Bryce Canyon offers extensive Ranger programs including: Geology Talks (year round), Rim Walk (Spring, Summer and Fall), Kids Programs (Summer), Evening Programs (Summer and Fall), Full Moon Hikes (Nights that offer Full Moons during Spring, Summer and Fall), Astronomy Programs and Snowshoe Hikes. All information available at the Visitor Center for sign up. Please note that the Full Moon hikes work off a lottery system that will be announced the day of the hike.
Are you a fan of unique festivals? Bryce Canyon has you set! Visit them for the Geology Fesitval, the Prairie Dog Festival, and the Astronomy Festival!
One of the easiest ways to explore the park, Bryce offers hiking routes for every comfort level! Make sure that you’re practicing good hiking habits by respecting the surrounding nature (remember, don’t take anything but pictures!) and abiding by the “pack it in, pack it out” practice.
Hiking levels vary not only on the hiker, but how we feel that day! These are the easiest hikes that also reward you with mesmerizing views.
8 miles round trip; this easy streamside trail will bring you up to a mossy overhand and small waterfall. Water will flow from May to October.
11 miles round trip; This paved and level hike is more about distance than altitude. Wander through the rim while taking in hoodoo vistas.
1 mile round trip; You wouldn’t necessarily think the desert is the best location for a spruce-fir forest hike, let this hike change that idea!
For those looking for a bit more of a challenge and some elevation.

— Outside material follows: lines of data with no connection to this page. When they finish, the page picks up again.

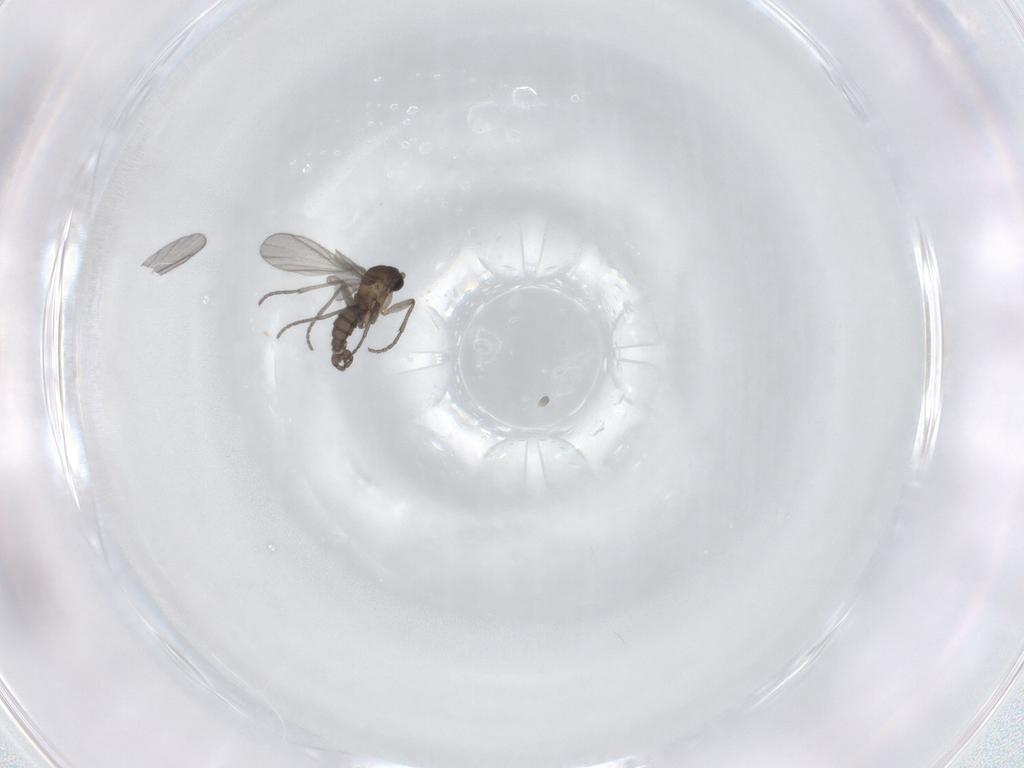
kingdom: Animalia
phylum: Arthropoda
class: Insecta
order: Diptera
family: Sciaridae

1.3 miles round trip; Beginning at the Sunset Point Viewpoint, you’ll head into the canyon’s amphitheatre through a “slot” canyon sprinkled with douglas fir trees.
4.3 miles round trip; despite its name, this scenic hike brings you into one ofthe lesser known areas within the canyon.

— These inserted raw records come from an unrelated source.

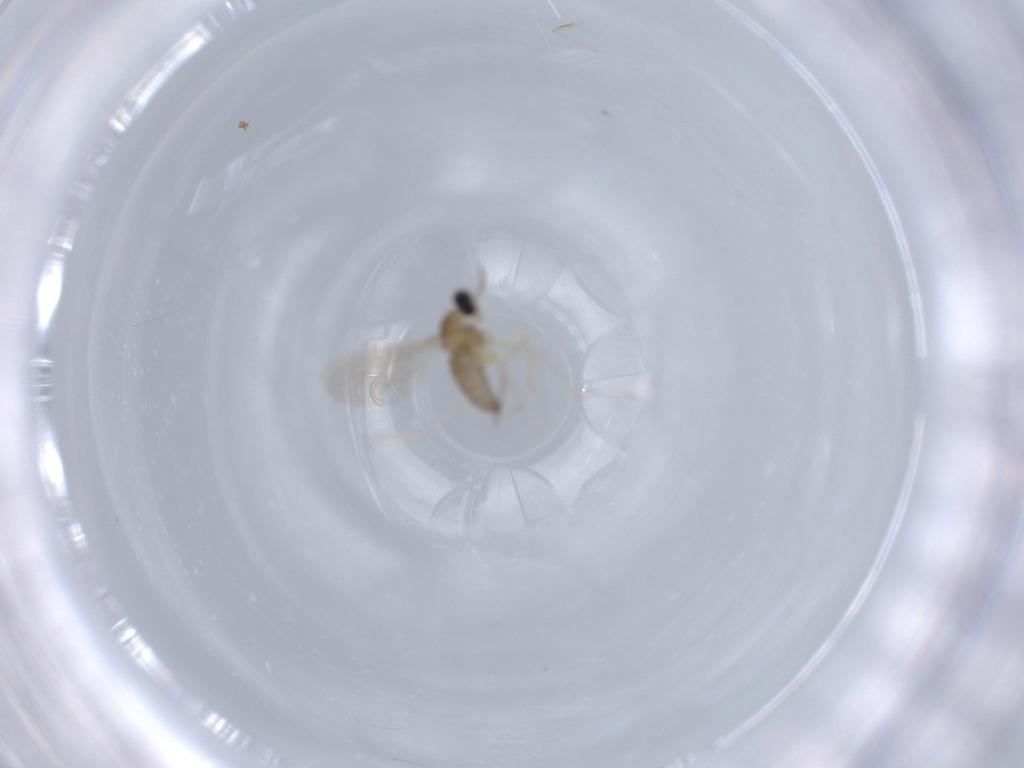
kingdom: Animalia
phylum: Arthropoda
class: Insecta
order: Diptera
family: Cecidomyiidae
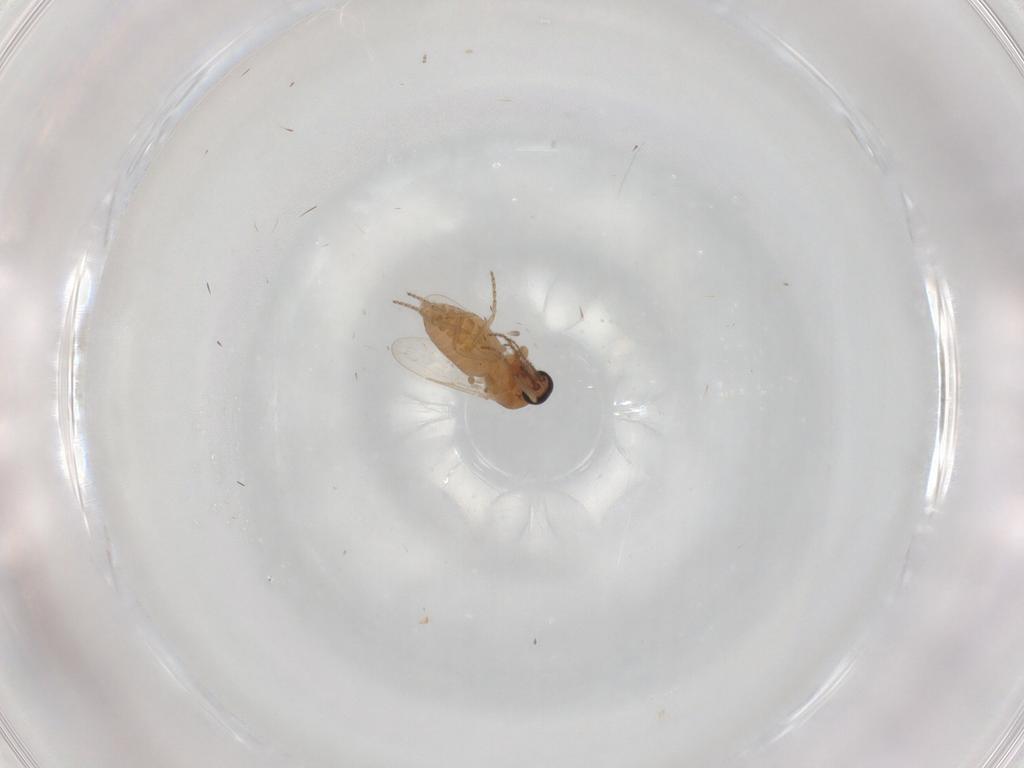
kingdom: Animalia
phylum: Arthropoda
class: Insecta
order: Diptera
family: Ceratopogonidae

4 miles round trip; the best way to see the hoodoos up close and personal!
We came here to explore! And we will!
5.5 miles round trip; A steep and spectacular hike through the Bryce Amphitheatre. Combined with the Navajo Trail, you get to see the best parts of Bryce.
8.5 miles round trip; I hope you’re prepared for high elevations! This scenic hike from Rainbow point down through varied forests bring you to the floor of the canyon. A unique experience and perspective.
Camping in Bryce Canyon
North Campground-Located close to the Visitor Center, the Bryce Canyon lodge and the Bryce Amphitheatre. This is a mixed use campground, offering 13 reservable RV sites, and 86 first come, first served RV and Tent sites. At least one loop of the campground is open year long for RV. There are no hookups available at the campground, however there are restrooms available.